# Basic Principles¶

Show different ways to present statistical data.

This script is written in MATLAB or IPpython style, to show how best to use Python interactively. Note than in IPython, the show() commands are automatically generated. The examples contain:

• scatter plots
• histograms
• KDE
• errorbars
• boxplots
• probplots
• cumulative density functions
• regression fits

Author: thomas haslwanter, March-2015

First, import the libraries that you are going to need.
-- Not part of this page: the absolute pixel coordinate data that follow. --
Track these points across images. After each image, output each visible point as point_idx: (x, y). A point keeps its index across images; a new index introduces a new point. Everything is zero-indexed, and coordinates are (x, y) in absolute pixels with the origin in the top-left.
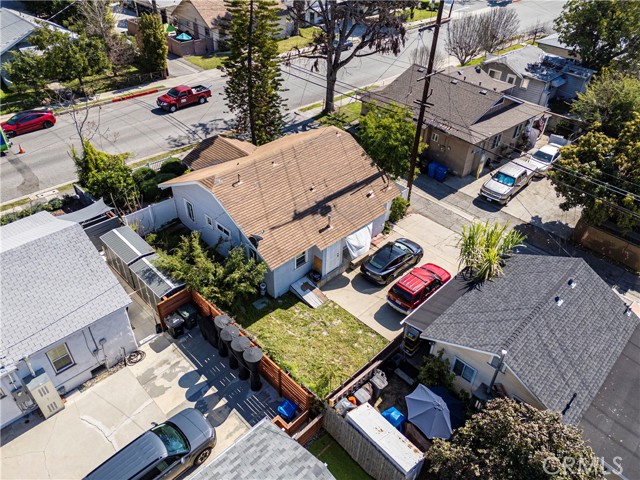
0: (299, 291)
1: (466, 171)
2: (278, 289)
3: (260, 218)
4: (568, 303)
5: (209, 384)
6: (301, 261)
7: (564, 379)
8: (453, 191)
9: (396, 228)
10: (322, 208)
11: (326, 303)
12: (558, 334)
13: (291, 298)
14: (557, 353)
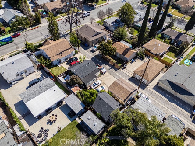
0: (58, 64)
1: (91, 45)
2: (54, 64)
4: (87, 66)
5: (44, 75)
6: (58, 60)
8: (88, 49)
9: (76, 55)
10: (61, 53)
11: (61, 66)
12: (84, 69)
13: (56, 66)
14: (83, 71)
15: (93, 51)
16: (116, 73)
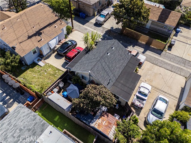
0: (37, 62)
3: (15, 40)
4: (111, 54)
5: (7, 96)
6: (35, 52)
7: (108, 75)
8: (88, 22)
9: (69, 36)
10: (38, 33)
11: (46, 64)
12: (107, 63)
13: (34, 64)
14: (107, 69)
15: (98, 24)
16: (161, 59)
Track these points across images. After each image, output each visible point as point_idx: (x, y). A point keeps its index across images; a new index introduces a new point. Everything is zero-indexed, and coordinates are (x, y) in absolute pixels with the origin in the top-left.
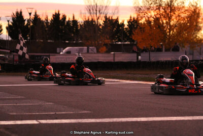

You could also do that later, but it is better style to do that at the beginning. pylab imports the numpy, scipy, and matplotlib.pyplot libraries into the current environment

In :
%pylab inline

import scipy.stats as stats
import seaborn as sns
sns.set_context('notebook')
sns.set_style('darkgrid')

In :
# Generate data that are normally distributed
x = randn(50)


## Scatter plot¶

In :
plot(x,'.')
title('Scatter Plot')
xlabel('X')
ylabel('Y')
draw()

## Histogram¶

In :
hist(x)
xlabel('Data Values')
ylabel('Frequency')
title('Histogram, default settings')

x = randn(1000)

In :
hist(x,25)
xlabel('Data Values')
ylabel('Frequency')
title('Histogram, 25 bins')

Kernel Density Estimation (KDE)

In :
import seaborn as sns
sns.kdeplot(x)
xlabel('Data Values')
ylabel('Density')

In :
numbins = 20
cdf = stats.cumfreq(x,numbins)
plot(cdf)
xlabel('Data Values')
ylabel('Cumulative Frequency')
title('Cumulative probablity density function')

In :
# The error bars indicate 1.5* the inter-quartile-range (IQR), and the box consists of the
# first, second (middle) and third quartile
boxplot(x, sym='o')
title('Boxplot')
ylabel('Values')

boxplot(x, vert=False, sym='*')
title('Boxplot, horizontal')
xlabel('Values')

In :
x = arange(5)
y = x**2
errorBar = x/2
errorbar(x,y, yerr=errorBar, fmt='o', capsize=5, capthick=3)

plt.xlabel('Data Values')
plt.ylabel('Measurements')
plt.title('Errorbars')

xlim([-0.2, 4.2])
ylim([-0.2, 19])

In :
# Visual check
x = randn(100)
_ = stats.probplot(x, plot=plt)
title('Probplot - check for normality')

In :
# Generate data
x = randn(200)
y = 10+0.5*x+randn(len(x))

# Scatter plot
scatter(x,y)
# This one is quite similar to "plot(x,y,'.')"
title('Scatter plot of data')
xlabel('X')
ylabel('Y')

In :
M = vstack((ones(len(x)), x)).T
pars = linalg.lstsq(M,y)
intercept = pars
slope = pars
scatter(x,y)
plot(x, intercept + slope*x, 'r')
show()